Bowfront- having an outward curving front. 

Greensward- ground that is green with grass; turf. 

7. Jeremiad (Noun)

The jeremiad that followed about the effects of immigration on the economy, the crime rate, and unemployment was as old as time, and as literature. 

A literary work or speech expressing a bitter lament or a righteous prophecy of doom. 

8. Foursquare (Adverb)

The long graceful rows of identical buildings, standing foursquare to the street, give nothing away about the lives inside except, perhaps, that on some cosmetic level they are lives well lived. 

In a forthright manner; squarely. 


bermudaonion said...

I've never used catafalque but recognized it when I saw it. The rest of the words are new to me but bowfront makes perfect sense and will be easy to remember!

Jackie McGuinness said...

2 out 8 for me, I knew fealty and bowfront.
That sounds like a really good book since I am a total anglophile!

grammajudyb said...

All new to me except "scrim". Being a quilter and needleworker, I had heard of it before. And bowfront makes sense to me too.
I will watch for Ms. Quindlen's Imagined London.

Anonymous said...

New words for me, interesting.

Anonymous said...

Hey there, I found you through WWW :) Love the words... fealty interests me a lot. Just the way it is spelled and said is fantastic.

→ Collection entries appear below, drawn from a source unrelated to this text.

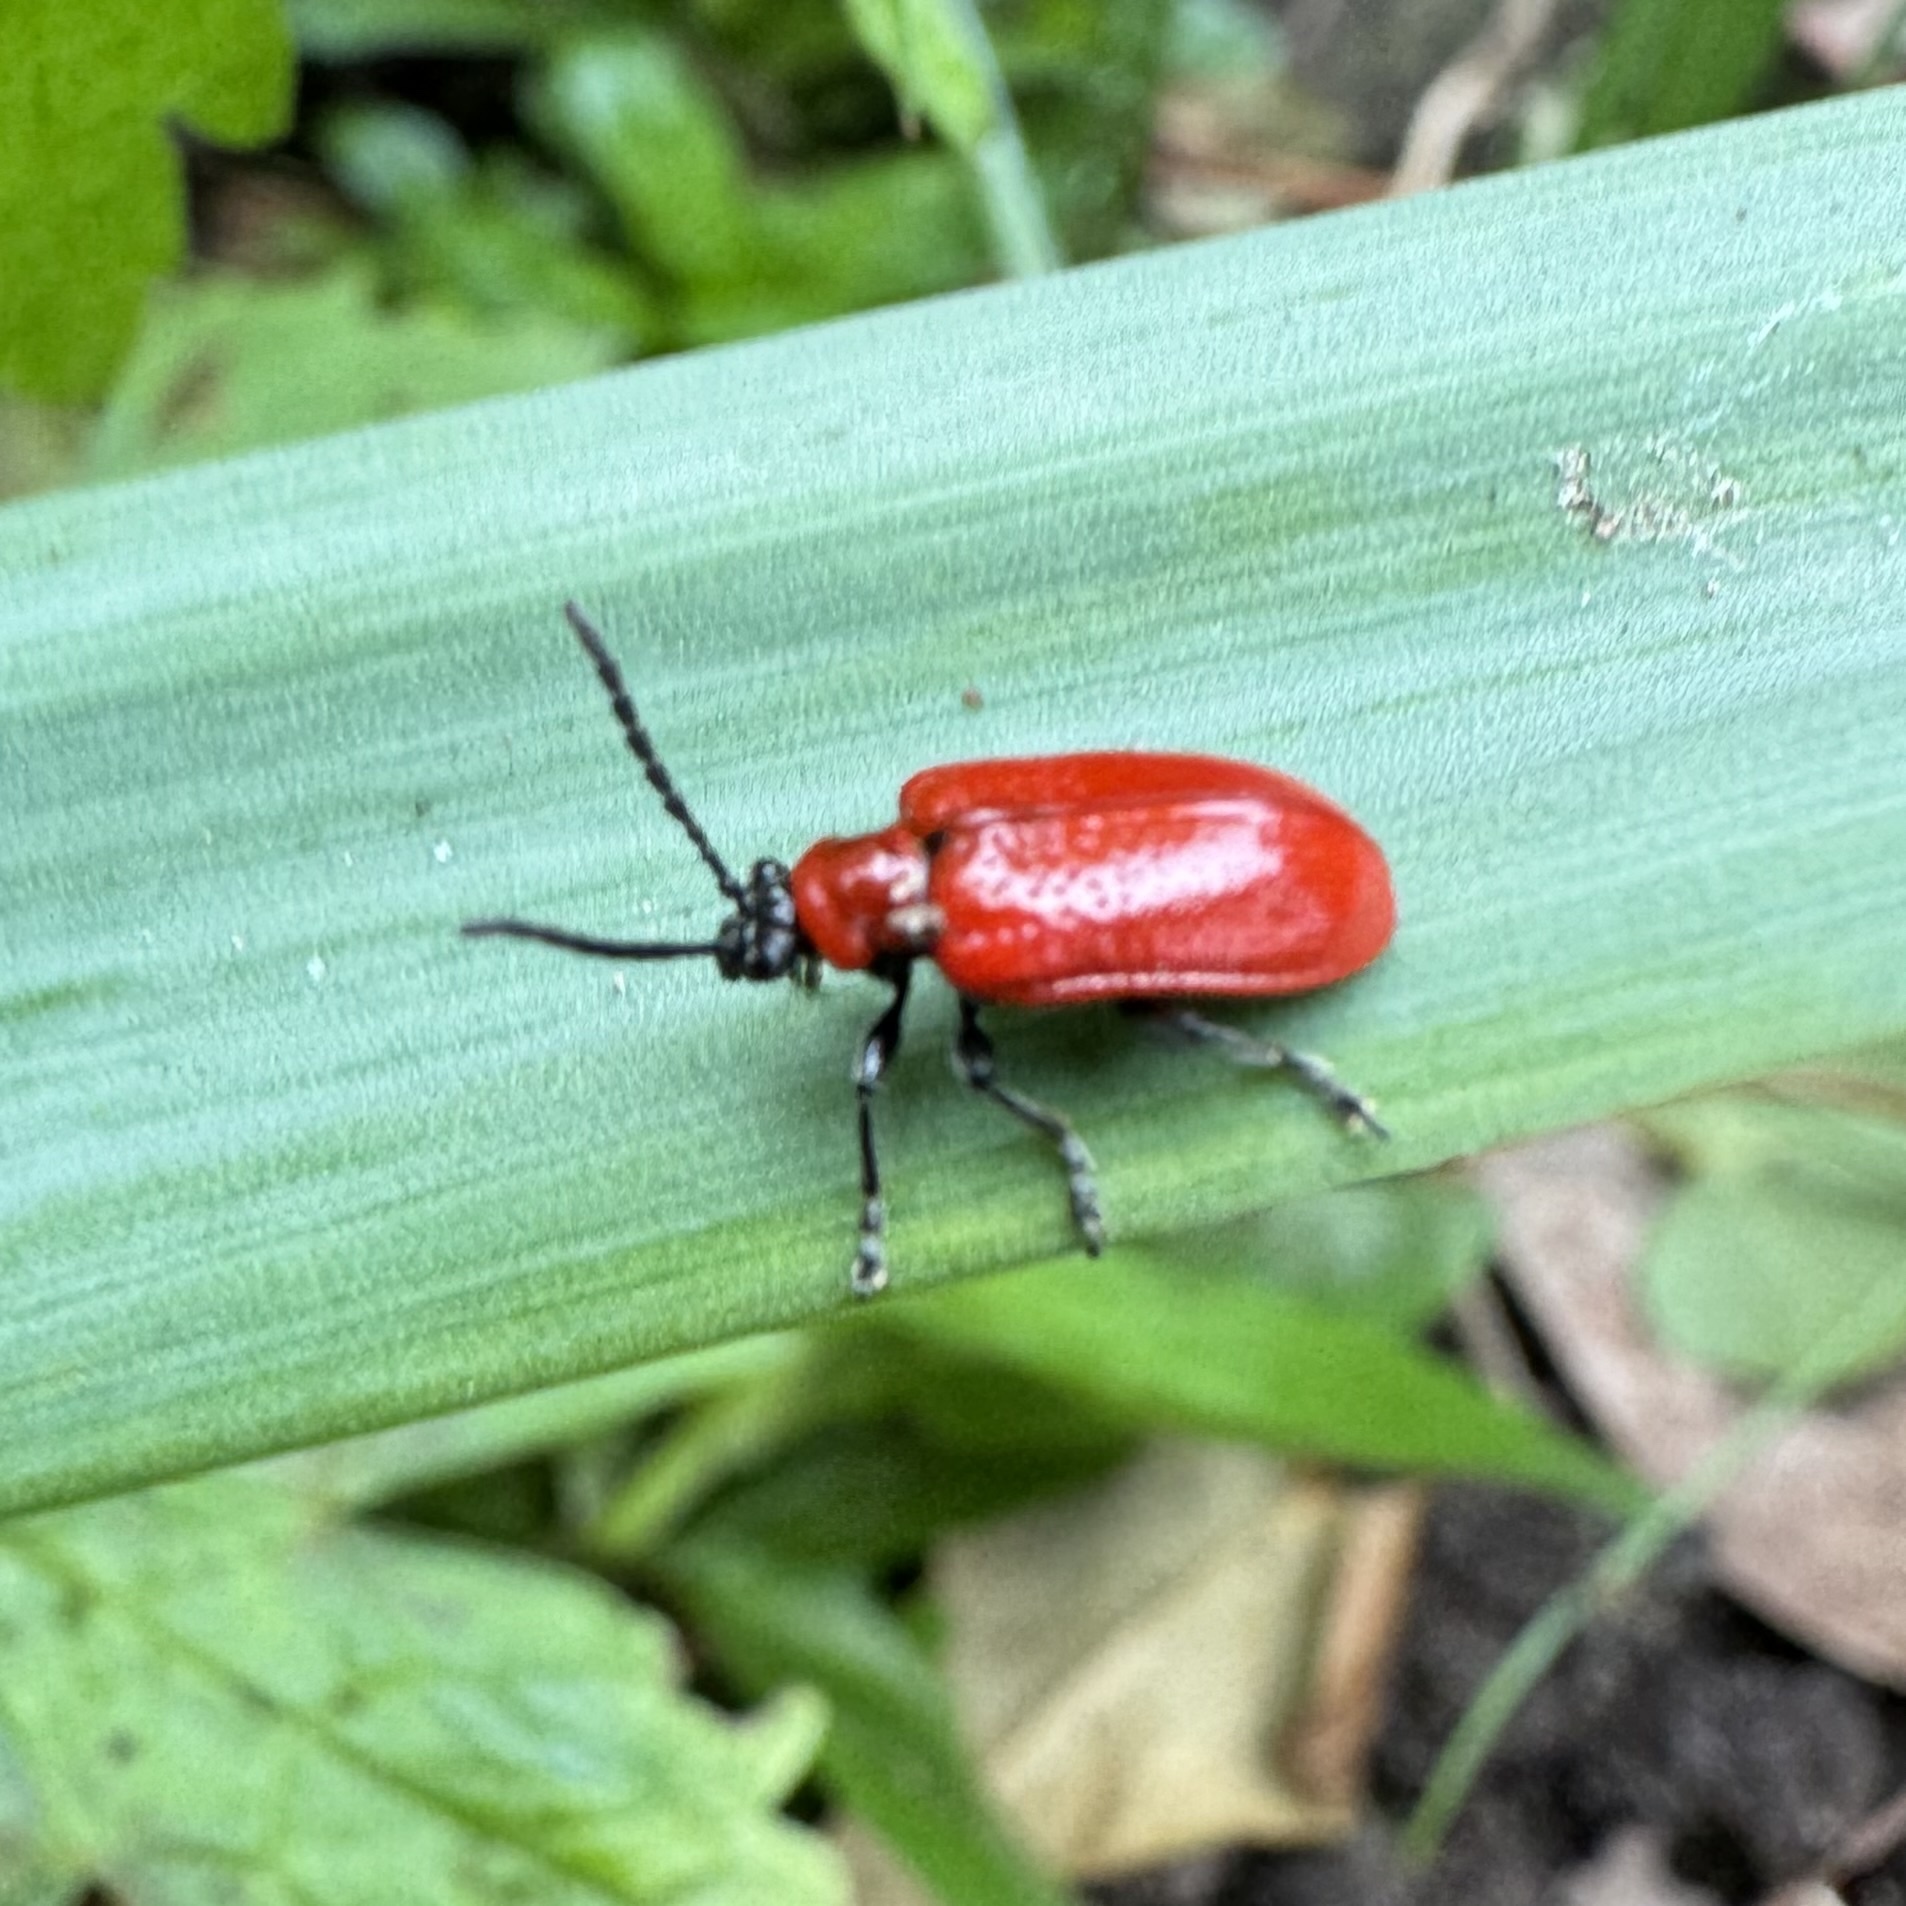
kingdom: Animalia
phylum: Arthropoda
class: Insecta
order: Coleoptera
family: Chrysomelidae
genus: Lilioceris
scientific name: Lilioceris lilii
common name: Lily beetle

Now I'm off to Google "tikka masala"!

Esme said...

zero for me-this is such a meme that I should be participating in.

Esme said...

zero for me-this is such a meme that I should be participating in.

Yvonne @ Fiction Books Reviews said...

Hi Louise,

6 out 8 must be some kind of record for my poor little brain!

The two which had me stumped were Jeremiad and Catafalque.

I should have known Jeremiad really, as over here in the UK, we have a saying 'to be a Jeremiah', which is a term given to someone who is eternally pessimistic.

An interesting post, from what sounds like a verbally challenging, yet completely engrossing book.